Okay I see what's going on now. The output from axis('tight') specifies
the limits of the two axes:

>  (-0.33718689788053952,
>  7.0809248554913298,
>  -0.34782608695652173,
>  7.3043478260869561)

As you can see it's actually setting negative minimum limits for both
axes, which is why the axes are offset from the (0,0) position. The clue
to this behaviour is in the axis function docstring:

> axis('auto') or 'normal' (deprecated) restores default behavior;
> axis limits are automatically scaled to make the data fit
> comfortably within the plot box.

and

> axis('tight') changes x and y axis limits such that all data is
> shown. If all data is already shown, it will move it to the center
> of the figure without modifying (xmax-xmin) or (ymax-ymin). Note
> this is slightly different than in matlab.

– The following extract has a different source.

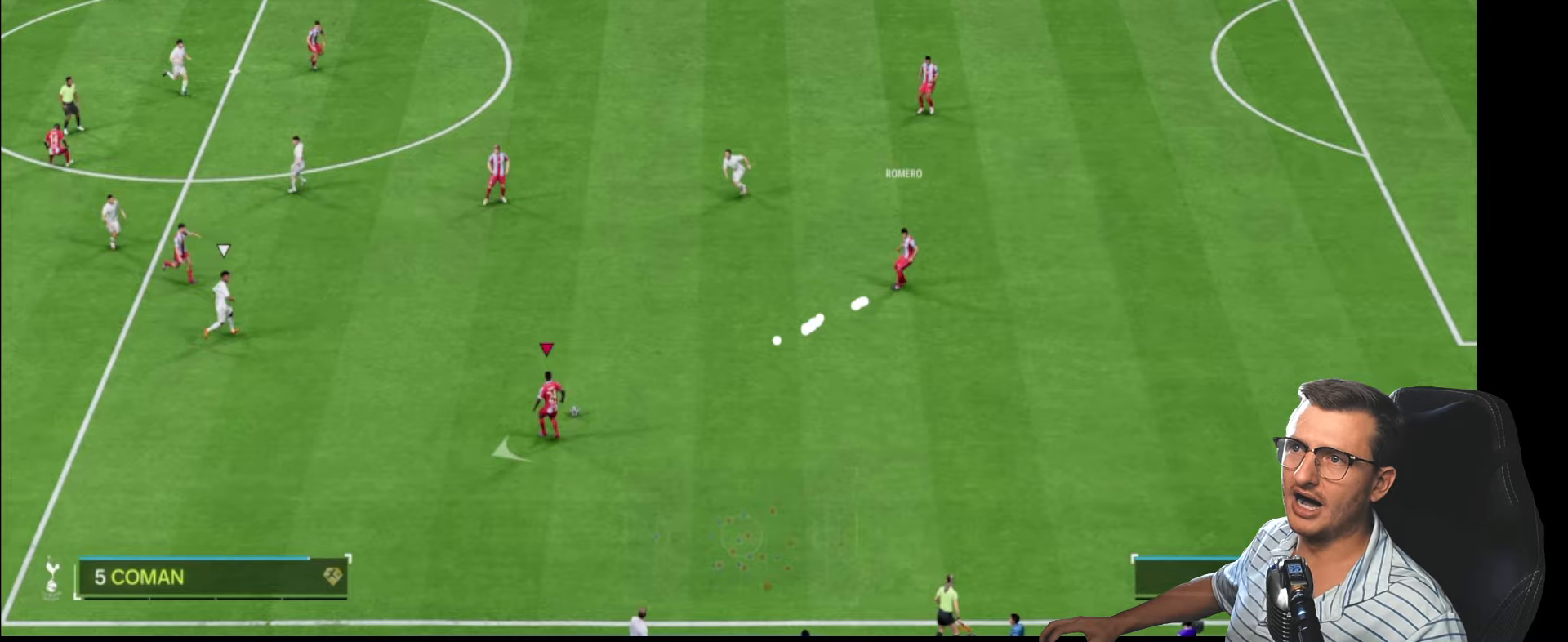
{"buttons": [], "left_stick": "down-left", "right_stick": "center", "events": []}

Neither of those will necessarily set the xmin and ymin of the axes to
0. It depends on what data you've plotted before calling axis(). I found
that if I call axis('tight') before plotting anything (i.e. before
calling plot or scatter) then the axes xmin and ymin do get set to 0,
but this is because at the time of calling axis('tight') there is no
data to show.

If you call axis('tight') after plotting data then (contrary to the
docstring) it seems to adjust the axes so that all data is shown **and
none of it is too close to the axes**, there is some degree of padding,
although it is tighter than with axis('auto').

I'm not sure about this 'auto' and 'tight' behaviour. To my eye the
corner formed by the x and y axes at the bottom-left signifies (0,0),
unless otherwise stated. The padding applied by 'normal' and 'tight'
breaks this expectation. In my case, when I don't have any numerical
labels on the axes to show that they begin at (-0.34,-0.35), I should
probably make sure that they begin at (0,0).

You can explicitly set the axes limits with axis(xmin=0,ymin=0).